* _DATA SUPPLIED_
##########

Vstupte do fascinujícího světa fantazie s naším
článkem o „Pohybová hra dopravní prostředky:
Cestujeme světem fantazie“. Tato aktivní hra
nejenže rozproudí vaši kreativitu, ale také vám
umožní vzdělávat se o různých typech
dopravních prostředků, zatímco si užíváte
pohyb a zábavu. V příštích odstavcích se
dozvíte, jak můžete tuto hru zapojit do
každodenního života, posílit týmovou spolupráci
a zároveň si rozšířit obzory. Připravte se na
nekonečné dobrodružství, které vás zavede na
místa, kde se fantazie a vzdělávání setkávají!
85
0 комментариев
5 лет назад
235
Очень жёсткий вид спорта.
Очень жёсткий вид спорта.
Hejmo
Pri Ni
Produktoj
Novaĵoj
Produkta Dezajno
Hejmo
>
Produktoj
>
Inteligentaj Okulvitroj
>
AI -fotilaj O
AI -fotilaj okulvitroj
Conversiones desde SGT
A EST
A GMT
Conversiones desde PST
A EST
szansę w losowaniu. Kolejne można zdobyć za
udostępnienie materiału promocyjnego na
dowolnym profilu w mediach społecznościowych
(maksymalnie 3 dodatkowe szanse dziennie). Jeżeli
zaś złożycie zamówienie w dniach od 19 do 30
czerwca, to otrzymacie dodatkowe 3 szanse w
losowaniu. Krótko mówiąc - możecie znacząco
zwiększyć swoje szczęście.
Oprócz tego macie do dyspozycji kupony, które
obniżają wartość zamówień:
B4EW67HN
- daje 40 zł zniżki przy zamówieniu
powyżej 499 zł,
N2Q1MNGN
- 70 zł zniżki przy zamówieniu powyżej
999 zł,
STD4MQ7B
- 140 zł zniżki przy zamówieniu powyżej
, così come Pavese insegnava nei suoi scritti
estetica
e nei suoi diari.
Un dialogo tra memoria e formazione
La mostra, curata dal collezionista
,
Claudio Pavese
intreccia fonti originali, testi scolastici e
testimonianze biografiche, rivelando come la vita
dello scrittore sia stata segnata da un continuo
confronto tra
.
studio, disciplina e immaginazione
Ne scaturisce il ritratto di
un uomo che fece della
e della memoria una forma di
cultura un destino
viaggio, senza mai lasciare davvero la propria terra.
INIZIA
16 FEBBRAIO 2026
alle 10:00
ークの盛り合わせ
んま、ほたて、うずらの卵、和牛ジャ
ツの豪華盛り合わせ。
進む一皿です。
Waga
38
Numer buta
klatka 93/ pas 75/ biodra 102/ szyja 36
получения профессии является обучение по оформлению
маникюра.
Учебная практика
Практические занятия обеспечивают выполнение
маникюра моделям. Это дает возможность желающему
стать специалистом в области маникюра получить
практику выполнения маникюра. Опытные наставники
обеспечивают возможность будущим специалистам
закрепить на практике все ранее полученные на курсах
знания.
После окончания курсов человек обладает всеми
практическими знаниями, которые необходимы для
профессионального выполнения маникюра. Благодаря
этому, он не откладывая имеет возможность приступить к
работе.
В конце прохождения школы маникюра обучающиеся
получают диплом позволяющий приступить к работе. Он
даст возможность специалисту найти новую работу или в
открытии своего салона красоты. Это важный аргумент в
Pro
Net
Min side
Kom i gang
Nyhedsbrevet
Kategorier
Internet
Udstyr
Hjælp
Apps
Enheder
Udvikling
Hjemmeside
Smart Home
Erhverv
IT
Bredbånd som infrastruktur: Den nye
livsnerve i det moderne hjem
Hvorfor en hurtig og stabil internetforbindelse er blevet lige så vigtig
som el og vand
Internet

##########

* _ASSIGNMENT_
Each line in the listing above that includes "fantazie" is to be copied.

* _FINISHED EXERCISE_
Vstupte do fascinujícího světa fantazie s naším
Cestujeme světem fantazie“. Tato aktivní hra
místa, kde se fantazie a vzdělávání setkávají!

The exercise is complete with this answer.